Identity federation allows one trusted identity system to support access or sign-in across another system or security boundary.
Identity federation is the trust arrangement that allows one identity system to support access or sign-in across another system or security boundary. In plain language, it lets a system rely on a trusted external identity source instead of requiring a completely separate local identity for every environment.
Identity federation matters because cloud access often spans multiple platforms, organizations, and services. Requiring entirely separate identity silos everywhere creates sprawl, weaker lifecycle control, and more opportunities for stale access.
It also matters because federated identity can support stronger governance when it is designed well. A central identity source can make authentication, revocation, and access review more consistent across many systems.

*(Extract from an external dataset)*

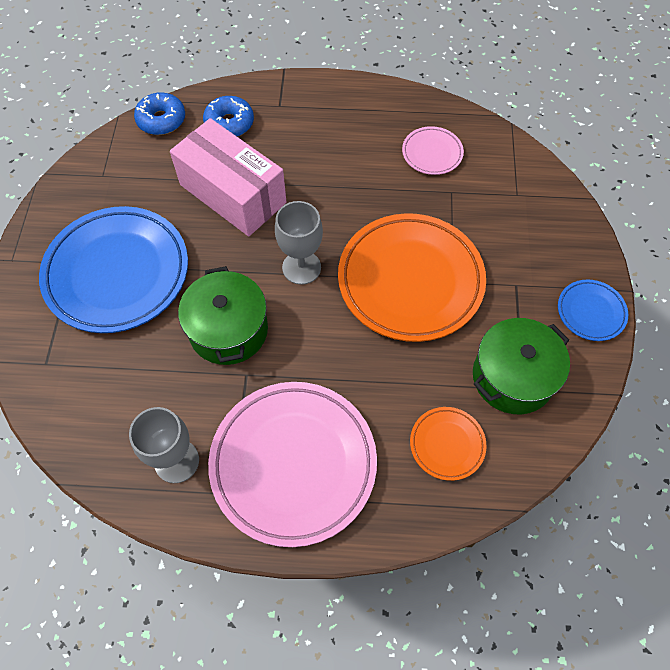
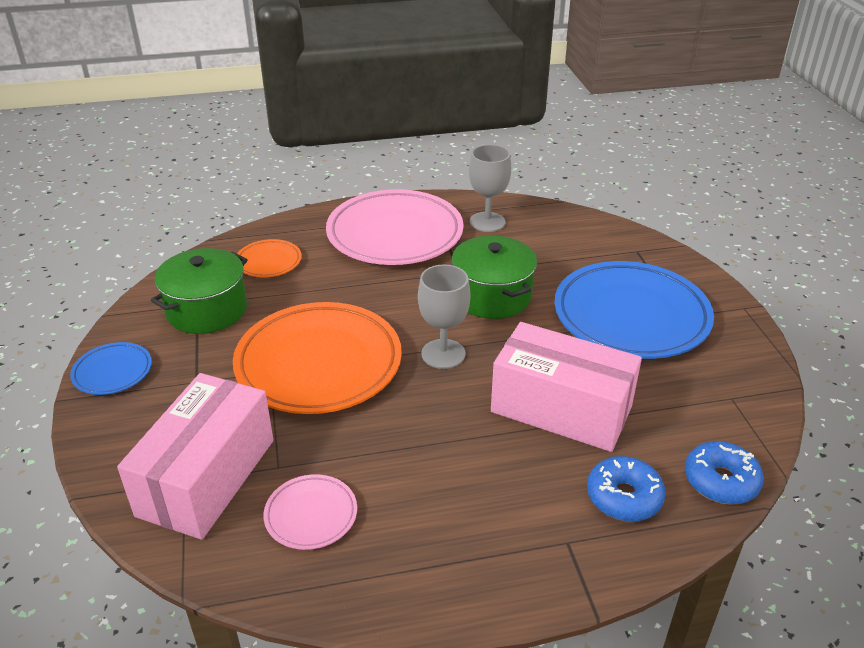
camera: 165 degrees right, 25 degrees down
none -> pink box [117,373,273,540]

Identity federation appears in cloud-console access, SaaS sign-in, partner access, workforce identity, and multi-platform administration. Teams connect it to SAML, OpenID Connect, Single Sign-On, and Shared Responsibility Model because federation changes how access is governed across trust boundaries.
Security teams review federation carefully because the trust relationship can expand the impact of a compromised identity system if it is not protected well.

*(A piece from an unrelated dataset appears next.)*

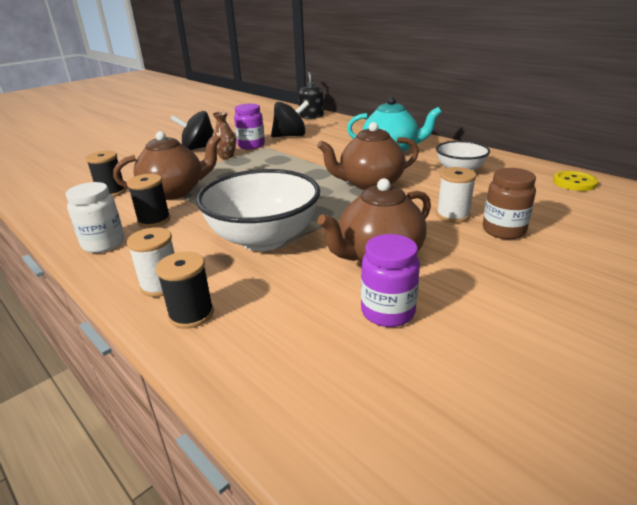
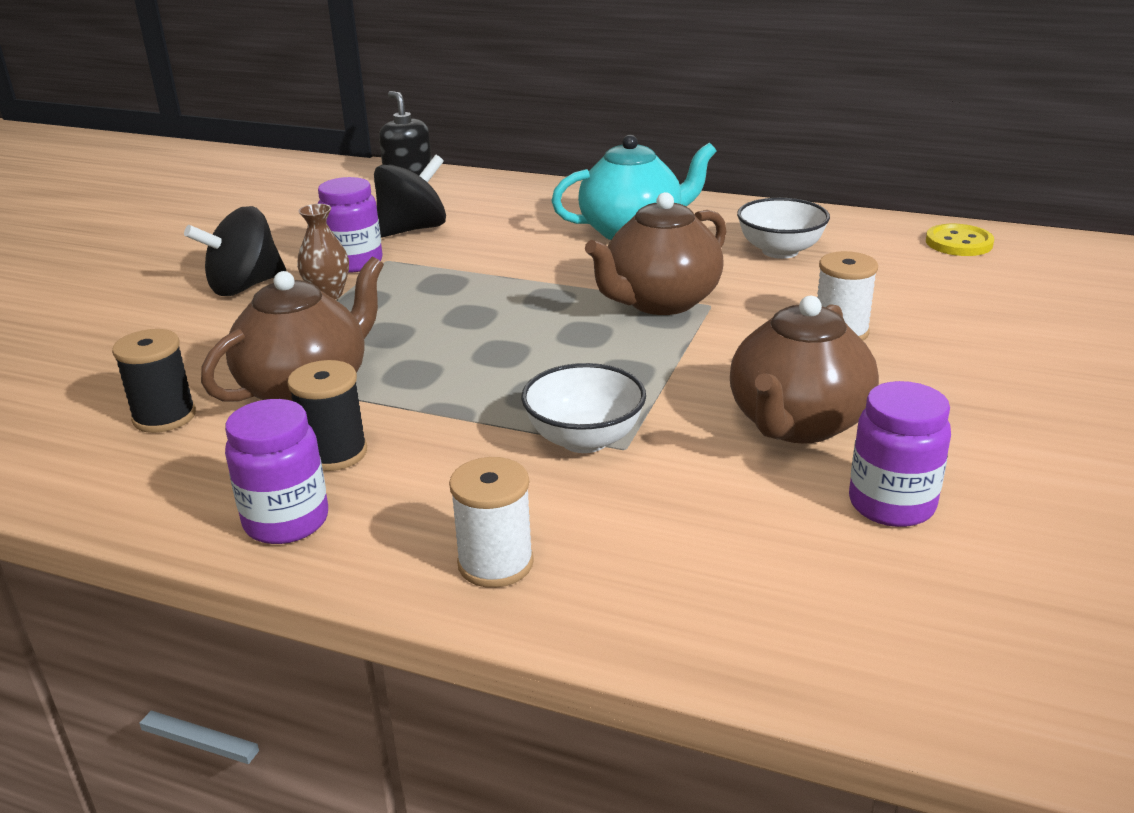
camera: 25 degrees left, 0 degrees up
white jar [66,182,125,253] -> purple jar [225,399,328,544]
black spool [156,252,214,329] -> none
white bowl [196,169,320,251] -> white bowl [521,363,646,453], size x0.57
brown jar [483,168,536,239] -> none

A company lets administrators use its central workforce identity platform to access a cloud provider console rather than maintaining separate cloud-only usernames and passwords for each administrator. That federation allows centralized authentication and access governance to influence cloud access directly.
Identity federation is not the same as Single Sign-On in every context, even though the two are closely related. Federation is the trust relationship between systems. SSO is the user-facing experience or architecture that often results.
It is also different from Workload Identity, which focuses on non-human services and workloads rather than user sign-in across trusted identity systems.